How a policy lowers into the engine¶

policy.lower(config) is a pure function producing a new CleanConfig:

protected columns → preserve_columns + semantic_context mutable=False
unique columns → id_columns (imputation/outlier veto for free) + validation metadata
valid_format / locale_format → per-column semantic_type (+ region) hints
imputation confidence gates → per-column impute_min_confidence metadata
allowed_values / range → per-column validation metadata
dedup keys → duplicate_subset

The lowered config is what actually runs — the existing pipeline, unchanged. Every compile is audited: the report gains a context action carrying the full policy dict, plus a warning per unresolved/unparsed item.

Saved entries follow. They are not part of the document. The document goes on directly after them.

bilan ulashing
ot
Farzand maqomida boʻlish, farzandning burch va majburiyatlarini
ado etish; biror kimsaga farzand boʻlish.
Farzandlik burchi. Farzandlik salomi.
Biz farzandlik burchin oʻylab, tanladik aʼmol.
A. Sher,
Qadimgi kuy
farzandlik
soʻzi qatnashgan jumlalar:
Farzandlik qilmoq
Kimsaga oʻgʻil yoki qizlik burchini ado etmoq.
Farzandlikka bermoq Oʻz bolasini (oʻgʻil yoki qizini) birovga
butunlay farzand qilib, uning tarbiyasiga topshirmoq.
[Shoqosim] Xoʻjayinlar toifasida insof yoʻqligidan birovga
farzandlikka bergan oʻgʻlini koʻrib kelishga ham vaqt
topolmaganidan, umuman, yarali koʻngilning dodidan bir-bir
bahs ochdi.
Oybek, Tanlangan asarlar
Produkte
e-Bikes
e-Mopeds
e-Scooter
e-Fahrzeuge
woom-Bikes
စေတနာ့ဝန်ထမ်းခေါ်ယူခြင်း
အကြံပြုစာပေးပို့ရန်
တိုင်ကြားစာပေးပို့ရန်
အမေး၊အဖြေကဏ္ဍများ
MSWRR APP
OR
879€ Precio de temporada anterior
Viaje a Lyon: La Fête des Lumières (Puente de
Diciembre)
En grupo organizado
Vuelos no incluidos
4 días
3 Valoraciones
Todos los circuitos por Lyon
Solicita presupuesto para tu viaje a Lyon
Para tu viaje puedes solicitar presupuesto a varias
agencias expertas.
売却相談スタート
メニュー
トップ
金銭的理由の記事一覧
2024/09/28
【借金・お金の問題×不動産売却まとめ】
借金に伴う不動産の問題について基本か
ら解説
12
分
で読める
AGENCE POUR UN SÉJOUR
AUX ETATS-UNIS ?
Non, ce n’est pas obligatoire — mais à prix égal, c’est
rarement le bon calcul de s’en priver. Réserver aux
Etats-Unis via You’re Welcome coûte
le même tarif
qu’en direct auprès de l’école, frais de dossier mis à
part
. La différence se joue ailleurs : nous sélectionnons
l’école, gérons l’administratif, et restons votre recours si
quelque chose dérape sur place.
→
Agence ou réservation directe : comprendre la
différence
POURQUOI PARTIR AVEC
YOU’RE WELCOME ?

Guarantees and limitations¶

context=None is a no-op. Not passing a context changes nothing, byte for byte — the compiler is never even imported.
Deterministic tier-0 only. This is a fixed pattern lexicon, not natural language understanding. Phrasings outside it are surfaced as unparsed, and that is by design: a rule the compiler cannot prove it understood is a rule it refuses to half-apply.
No model, no network, no new dependency. Pure Python + stdlib.
Protection wins ties. A column that is both protected and asked to be repaired compiles with the repair demoted to validation and an explicit protection_conflict issue (an error under strict).
Phase-2 enforcement. valid_format(email) and locale_format(phone, region=IN) now drive deterministic value experts (email normalization, Indian phone canonicalization to +91XXXXXXXXXX), allowed_values drives the reference-list expert, imputation confidence gates ("only if confidence >95%") are enforced inside the statistical engine, and protected columns are physically verified byte-identical before any result is returned (fd.ProtectedColumnError on violation). See repair-plans.md for the reviewable plan/apply workflow. drop_if/rename/map rules are still compiled and carried in the policy but not yet executed.

See the notebook notebooks/06_context_cleaning.ipynb for the full ecommerce walkthrough.